Continuous Integration/Continuous Disaster

bananapub · 2025-06-14T11:33:06 1749900786

There absolutely is a test environment, it was absolutely reviewed and Google has absolutely spent Moon-landing money on testing and in particular static analysis.

fidotron · 2025-06-14T11:49:23 1749901763

Moon landing money on static analysis that failed to identify the existence of a completely untested code path? Or even to shake this out with random data generation?

This is a dumbfounding level of mistake for an organization such as Google.

Unroasted6154 · 2025-06-14T12:57:22 1749905842

What makes you think it was completely untested? The condition that triggered the null pointer exception was obviously not tested, but it doesn't mean it didn't have tests or even 100% unit test coverage for the coverage tools.

In addition it looks like the code was not ready for production and the mistake was not gating it behind a feature flag. It didn't go through the normal release process.

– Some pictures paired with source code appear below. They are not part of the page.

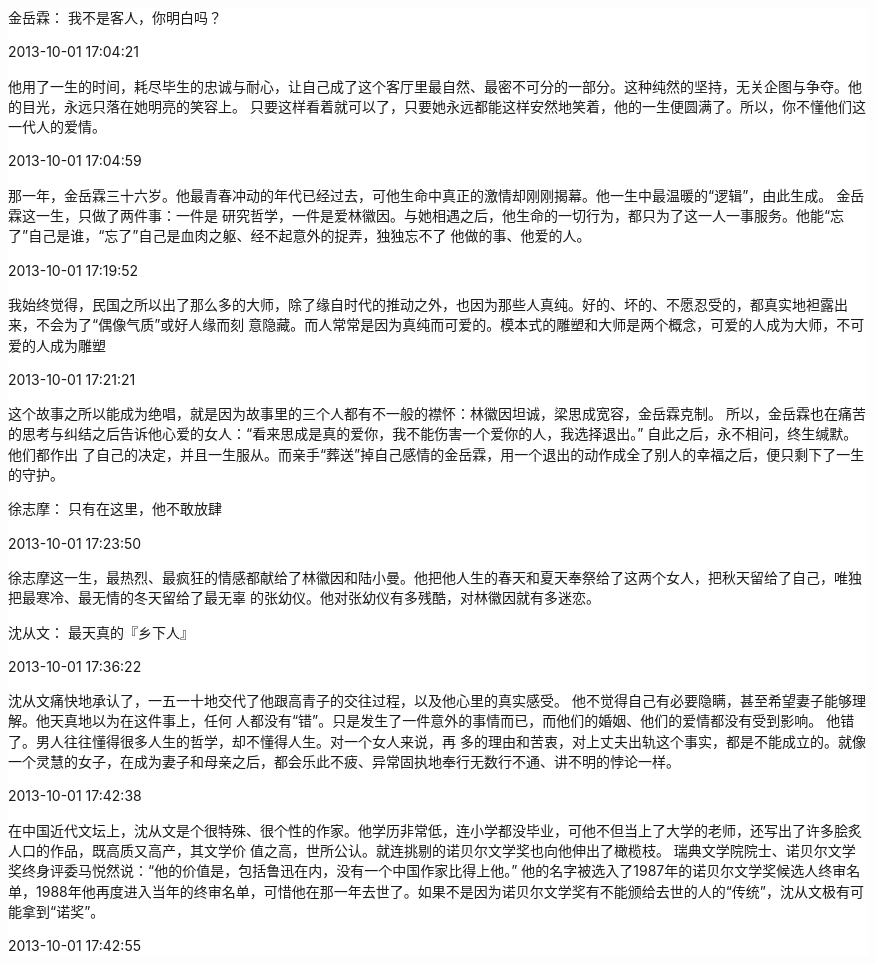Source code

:   

  金岳霖： 我不是客人，你明白吗？

  

2013-10-01 17:04:21

他用了一生的时间，耗尽毕生的忠诚与耐心，让自己成了这个客厅里最自然、最密不可分的一部分。这种纯然的坚持，无关企图与争夺。他的目光，永远只落在她明亮的笑容上。
只要这样看着就可以了，只要她永远都能这样安然地笑着，他的一生便圆满了。所以，你不懂他们这一代人的爱情。

  

2013-10-01 17:04:59

那一年，金岳霖三十六岁。他最青春冲动的年代已经过去，可他生命中真正的激情却刚刚揭幕。他一生中最温暖的“逻辑”，由此生成。 金岳霖这一生，只做了两件事：一件是
研究哲学，一件是爱林徽因。与她相遇之后，他生命的一切行为，都只为了这一人一事服务。他能“忘了”自己是谁，“忘了”自己是血肉之躯、经不起意外的捉弄，独独忘不了
他做的事、他爱的人。

  

2013-10-01 17:19:52

我始终觉得，民国之所以出了那么多的大师，除了缘自时代的推动之外，也因为那些人真纯。好的、坏的、不愿忍受的，都真实地袒露出来，不会为了“偶像气质”或好人缘而刻
意隐藏。而人常常是因为真纯而可爱的。模本式的雕塑和大师是两个概念，可爱的人成为大师，不可爱的人成为雕塑

  

2013-10-01 17:21:21

这个故事之所以能成为绝唱，就是因为故事里的三个人都有不一般的襟怀：林徽因坦诚，梁思成宽容，金岳霖克制。
所以，金岳霖也在痛苦的思考与纠结之后告诉他心爱的女人：“看来思成是真的爱你，我不能伤害一个爱你的人，我选择退出。” 自此之后，永不相问，终生缄默。他们都作出
了自己的决定，并且一生服从。而亲手“葬送”掉自己感情的金岳霖，用一个退出的动作成全了别人的幸福之后，便只剩下了一生的守护。

  

  徐志摩： 只有在这里，他不敢放肆

  

2013-10-01 17:23:50

徐志摩这一生，最热烈、最疯狂的情感都献给了林徽因和陆小曼。他把他人生的春天和夏天奉祭给了这两个女人，把秋天留给了自己，唯独把最寒冷、最无情的冬天留给了最无辜
的张幼仪。他对张幼仪有多残酷，对林徽因就有多迷恋。

  

  沈从文： 最天真的『乡下人』

  

2013-10-01 17:36:22

沈从文痛快地承认了，一五一十地交代了他跟高青子的交往过程，以及他心里的真实感受。 他不觉得自己有必要隐瞒，甚至希望妻子能够理解。他天真地以为在这件事上，任何
人都没有“错”。只是发生了一件意外的事情而已，而他们的婚姻、他们的爱情都没有受到影响。 他错了。男人往往懂得很多人生的哲学，却不懂得人生。对一个女人来说，再
多的理由和苦衷，对上丈夫出轨这个事实，都是不能成立的。就像一个灵慧的女子，在成为妻子和母亲之后，都会乐此不疲、异常固执地奉行无数行不通、讲不明的悖论一样。

  

2013-10-01 17:42:38

在中国近代文坛上，沈从文是个很特殊、很个性的作家。他学历非常低，连小学都没毕业，可他不但当上了大学的老师，还写出了许多脍炙人口的作品，既高质又高产，其文学价
值之高，世所公认。就连挑剔的诺贝尔文学奖也向他伸出了橄榄枝。
瑞典文学院院士、诺贝尔文学奖终身评委马悦然说：“他的价值是，包括鲁迅在内，没有一个中国作家比得上他。” 他的名字被选入了1987年的诺贝尔文学奖候选人终审名
单，1988年他再度进入当年的终审名单，可惜他在那一年去世了。如果不是因为诺贝尔文学奖有不能颁给去世的人的“传统”，沈从文极有可能拿到“诺奖”。

  

2013-10-01 17:42:55
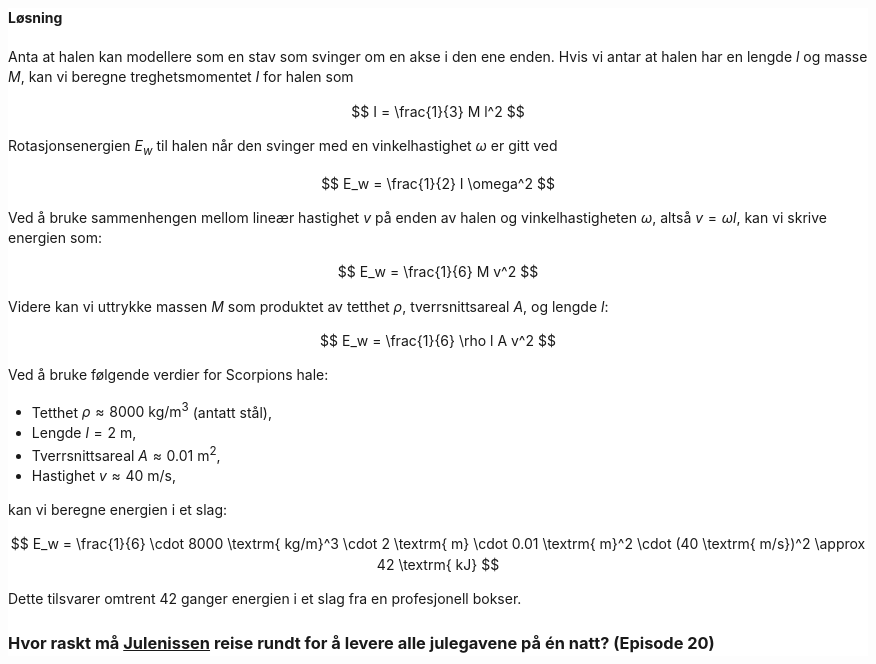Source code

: <iframe width="560" height="315" src="https://www.youtube.com/embed/eo_VSTuxCDI?si=klSWOeDJpon5wJpy" title="YouTube video player" frameborder="0" allow="accelerometer; autoplay; clipboard-write; encrypted-media; gyroscope; picture-in-picture; web-share" referrerpolicy="strict-origin-when-cross-origin" allowfullscreen></iframe>

#### Løsning

Anta at halen kan modellere som en stav som svinger om en akse i den ene enden. 
Hvis vi antar at halen har en lengde $l$ og masse $M$, kan vi beregne treghetsmomentet $I$ for halen som

$$
I = \frac{1}{3} M l^2
$$

Rotasjonsenergien $E_w$ til halen når den svinger med en vinkelhastighet $\omega$ er gitt ved

$$
E_w = \frac{1}{2} I \omega^2
$$

Ved å bruke sammenhengen mellom lineær hastighet $v$ på enden av halen og vinkelhastigheten $\omega$, altså $v = \omega l$, kan vi skrive energien som:

$$
E_w = \frac{1}{6} M v^2
$$

Videre kan vi uttrykke massen $M$ som produktet av tetthet $\rho$, tverrsnittsareal $A$, og lengde $l$:

$$
E_w = \frac{1}{6} \rho l A v^2
$$

Ved å bruke følgende verdier for Scorpions hale:
- Tetthet $\rho \approx 8000 \textrm{ kg/m}^3$ (antatt stål),
- Lengde $l = 2 \textrm{ m}$,
- Tverrsnittsareal $A \approx 0.01 \textrm{ m}^2$,
- Hastighet $v \approx 40 \textrm{ m/s}$,

kan vi beregne energien i et slag:

$$
E_w = \frac{1}{6} \cdot 8000 \textrm{ kg/m}^3 \cdot 2 \textrm{ m} \cdot 0.01 \textrm{ m}^2 \cdot (40 \textrm{ m/s})^2 \approx 42 \textrm{ kJ}
$$

Dette tilsvarer omtrent 42 ganger energien i et slag fra en profesjonell bokser. 

### Hvor raskt må [Julenissen](https://www.youtube.com/watch?v=rj7Ofm9xdqU&pp=ygUTc2FudGEgY2xhdXMgcmlkaW5naA%3D%3D) reise rundt for å levere alle julegavene på én natt? (Episode 20)

<iframe width="560" height="315" src="https://www.youtube.com/embed/rj7Ofm9xdqU?si=UtN-GMJE1cPlvwrm" title="YouTube video player" frameborder="0" allow="accelerometer; autoplay; clipboard-write; encrypted-media; gyroscope; picture-in-picture; web-share" referrerpolicy="strict-origin-when-cross-origin" allowfullscreen></iframe>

piva00 · 2025-06-14T13:20:20 1749907220

If Google spent Moon-landing level of money in their quality/deployment infrastructure I expect a much better coverage checker than "100% unit tested", they are famous for having a whole fuzzing infrastructure, coverage analysers for more complex interplay of logic is something I use daily in a non-Google levels of spending (even though still a big enough corporation) which often reminds me that I forgot to write a functional test to cover a potential orchestration issue.

I don't think "completely untested" is correct but tested way below expectations for such structural piece of code is a lesson they should learn, it does look like an amateur-hour mistake.

Unroasted6154 · 2025-06-14T13:36:44 1749908204

The main issues to me seem to be that the code was not gated by a flag when it was not ready to be used, thus skipping a lot of the testing / release qualification.

polotics · 2025-06-14T11:36:32 1749900992

ok so what gives then?

JackSlateur · 2025-06-14T15:11:24 1749913884

No amount of "whatever" can prevent bugs to reach production

miyuru · 2025-06-14T07:43:45 1749887025

I would not be surprised if the code was AI generated.

yen223 · 2025-06-14T12:12:57 1749903177

I like the faith you have that people weren't making null-pointer mistakes before LLMs.

miyuru · 2025-06-14T15:45:14 1749915914

It did happen before LLMs, but there are well documented process to catch them. Google literally wrote the book on SRE best practices.

error handling is very basic, the only explanation these kind of bad code to get pushed to prod is LLMs and high trust on LLM automation.

they wont admit this publicly anyway, there is too much money invested on LLMs.